Tensor networks provide efficient representations for compressing large neural networks. By carefully designing shapes and topologies, they can significantly reduce memory and computational costs. However, identifying implicit low-rank structures in large foundation models remains challenging due to their enormous scale and un-structured weight distributions. We propose an adaptive tensorization method that discovers inherent low-rank structure in a target tensor by index ordering. Experiments on weight and KV-cache compression demonstrate improved reconstruction quality compared to baselines.

Editorial analysis

A structured set of objections, weighed in public.

Desk editor's note, referee report, simulated authors' rebuttal, and a circularity audit. Tearing a paper down is the easy half of reading it; the pith above is the substance, this is the friction.

Referee Report

0 major / 1 minor

Summary. The paper proposes EinSort, an adaptive tensorization method for LLMs that discovers inherent low-rank structure in target tensors via index ordering (sorting). Experiments on weight and KV-cache compression are claimed to show improved reconstruction quality relative to baselines.

Significance. If the central claim holds under detailed scrutiny, the approach would supply a notably simple mechanism (index sorting) for exposing usable low-rank structure in the unstructured weights typical of foundation models, thereby easing the design burden for tensor-network compression and potentially lowering memory and compute costs.

minor comments (1)
  1. The provided text consists solely of the abstract; without access to the full manuscript, algorithms, experimental protocols, quantitative results, or error analysis, no technical evaluation of the method or its empirical support is possible.

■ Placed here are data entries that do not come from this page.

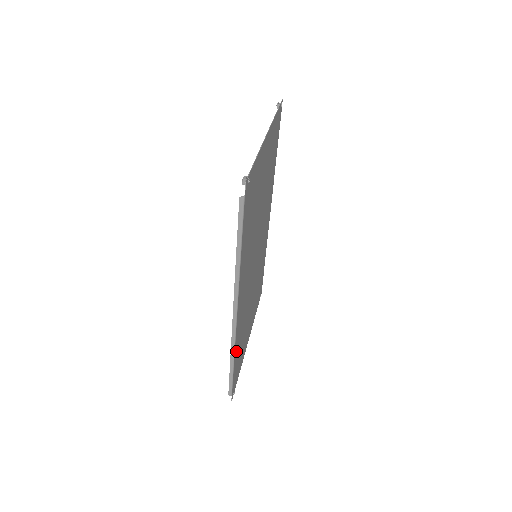
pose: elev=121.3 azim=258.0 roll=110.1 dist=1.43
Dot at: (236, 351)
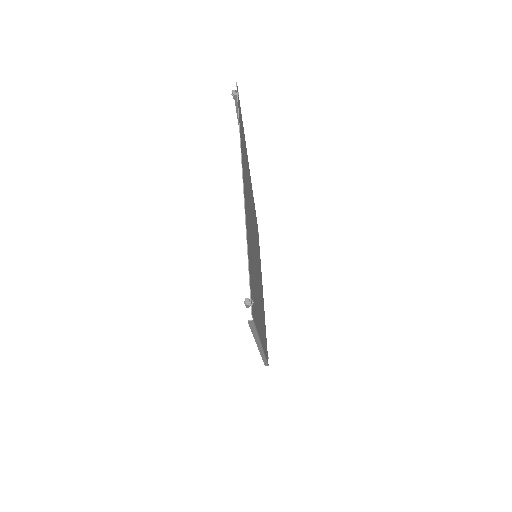
Dot at: (265, 349)
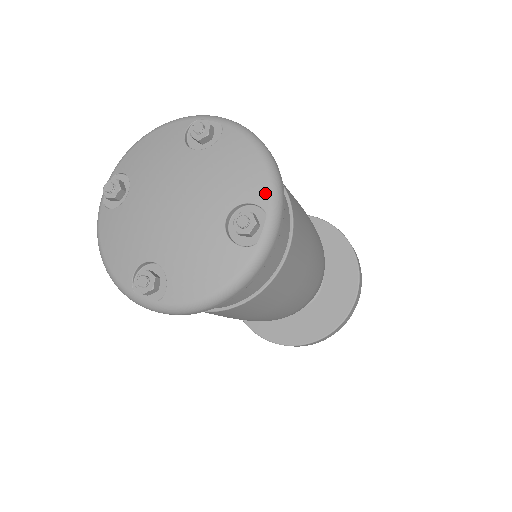
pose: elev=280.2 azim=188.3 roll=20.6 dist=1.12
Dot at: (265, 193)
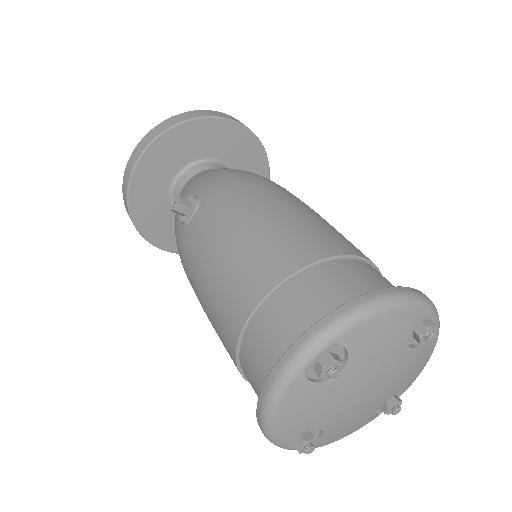
Dot at: occluded
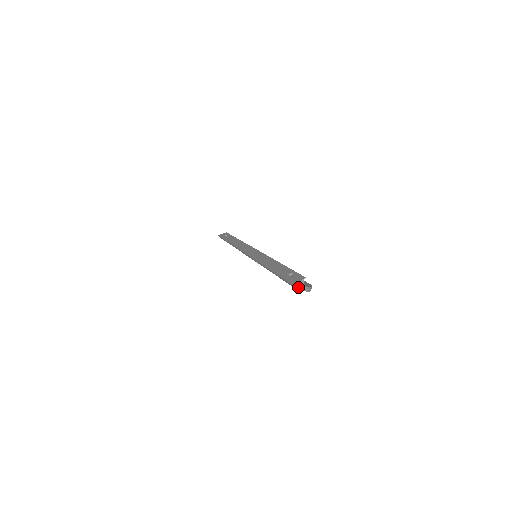
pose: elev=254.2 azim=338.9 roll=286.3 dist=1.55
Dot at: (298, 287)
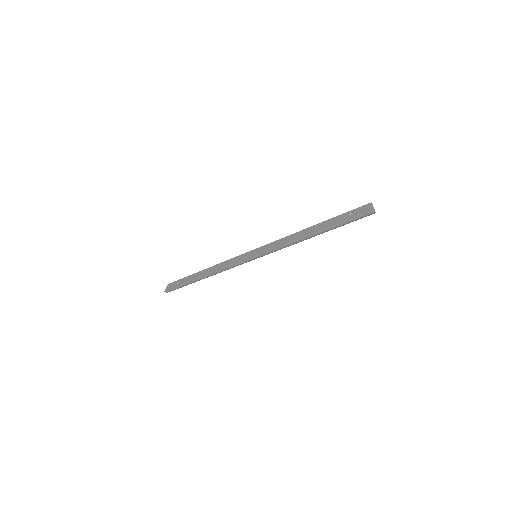
Dot at: occluded
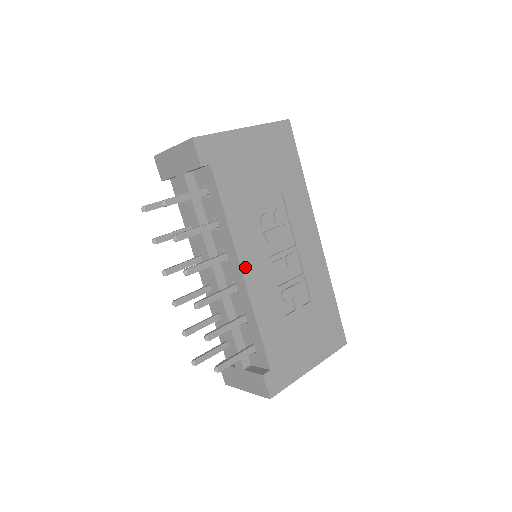
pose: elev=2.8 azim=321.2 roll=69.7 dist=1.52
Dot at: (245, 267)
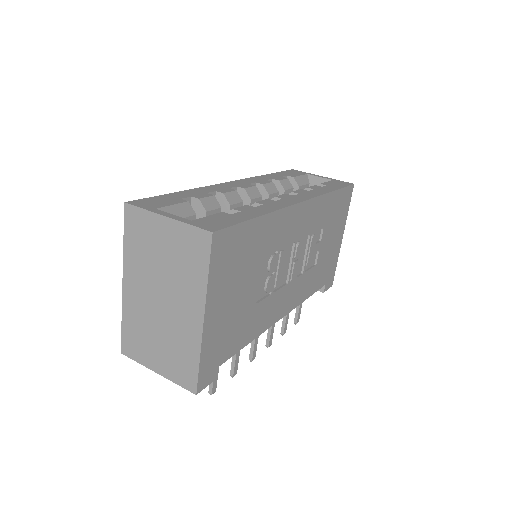
Dot at: (282, 314)
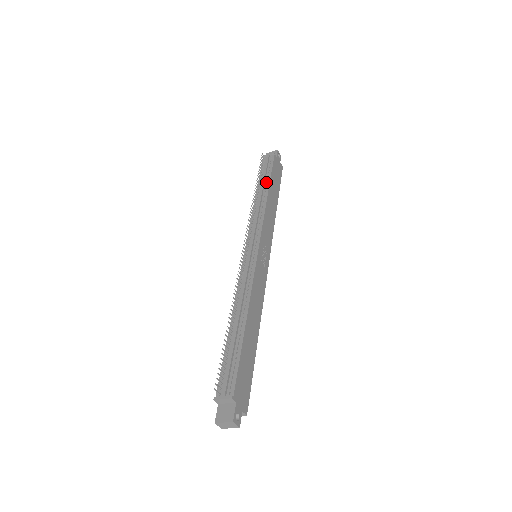
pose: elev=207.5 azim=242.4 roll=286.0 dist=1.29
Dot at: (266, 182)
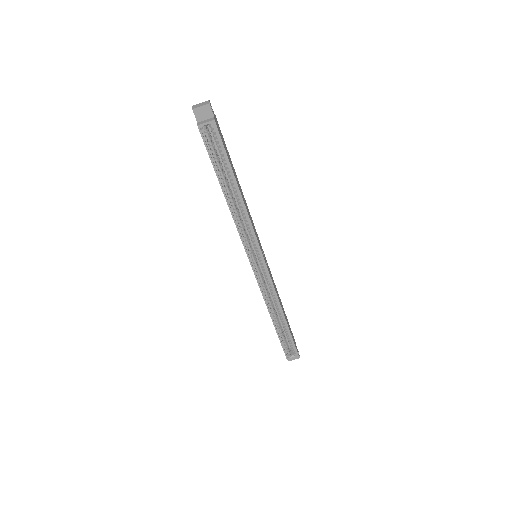
Dot at: occluded
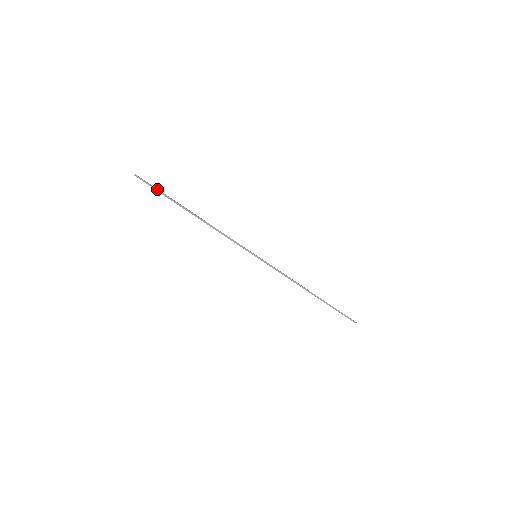
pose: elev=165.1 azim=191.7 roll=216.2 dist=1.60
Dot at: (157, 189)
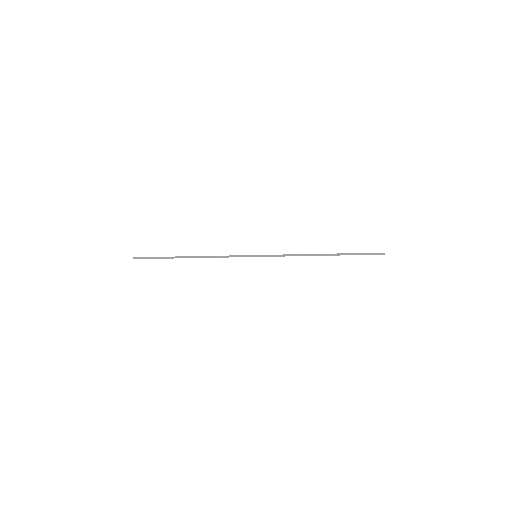
Dot at: (153, 258)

Simulated Author's Rebuttal

0 responses · 0 unresolved

We thank the referee for their review and for acknowledging the potential significance of a simple index-sorting mechanism for exposing low-rank structure in foundation-model weights. The recommendation is listed as uncertain with no specific major comments provided in the report. We therefore stand by the manuscript as submitted while remaining available to address any additional questions or clarifications the referee may have.

Circularity Check

0 steps flagged

No significant circularity identified

full rationale

The abstract and available context present a methodological proposal for adaptive tensorization via index ordering to discover low-rank structure, without any derivations, equations, fitted parameters, or self-citations that reduce claims to inputs by construction. No load-bearing steps are described that would qualify under the enumerated circularity patterns, making the derivation self-contained as an empirical suggestion rather than a tautological re-expression of prior results.

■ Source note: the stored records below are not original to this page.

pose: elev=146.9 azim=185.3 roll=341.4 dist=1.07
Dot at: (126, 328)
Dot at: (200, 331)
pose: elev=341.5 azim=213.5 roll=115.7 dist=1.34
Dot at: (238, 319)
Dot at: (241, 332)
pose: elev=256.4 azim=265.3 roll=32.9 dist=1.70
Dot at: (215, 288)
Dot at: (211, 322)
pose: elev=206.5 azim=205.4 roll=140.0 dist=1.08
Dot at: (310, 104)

Axiom & Free-Parameter Ledger

0 free parameters · 1 axioms · 0 invented entities

Review is abstract-only; ledger therefore records the minimal domain assumptions required for any tensor-network compression claim. No free parameters or invented entities are visible in the abstract.

axioms (1)
  • domain assumption Weight tensors of large foundation models contain exploitable low-rank structure once indices are suitably reordered.
    This premise is required for the adaptive tensorization claim to be meaningful and is stated directly in the abstract.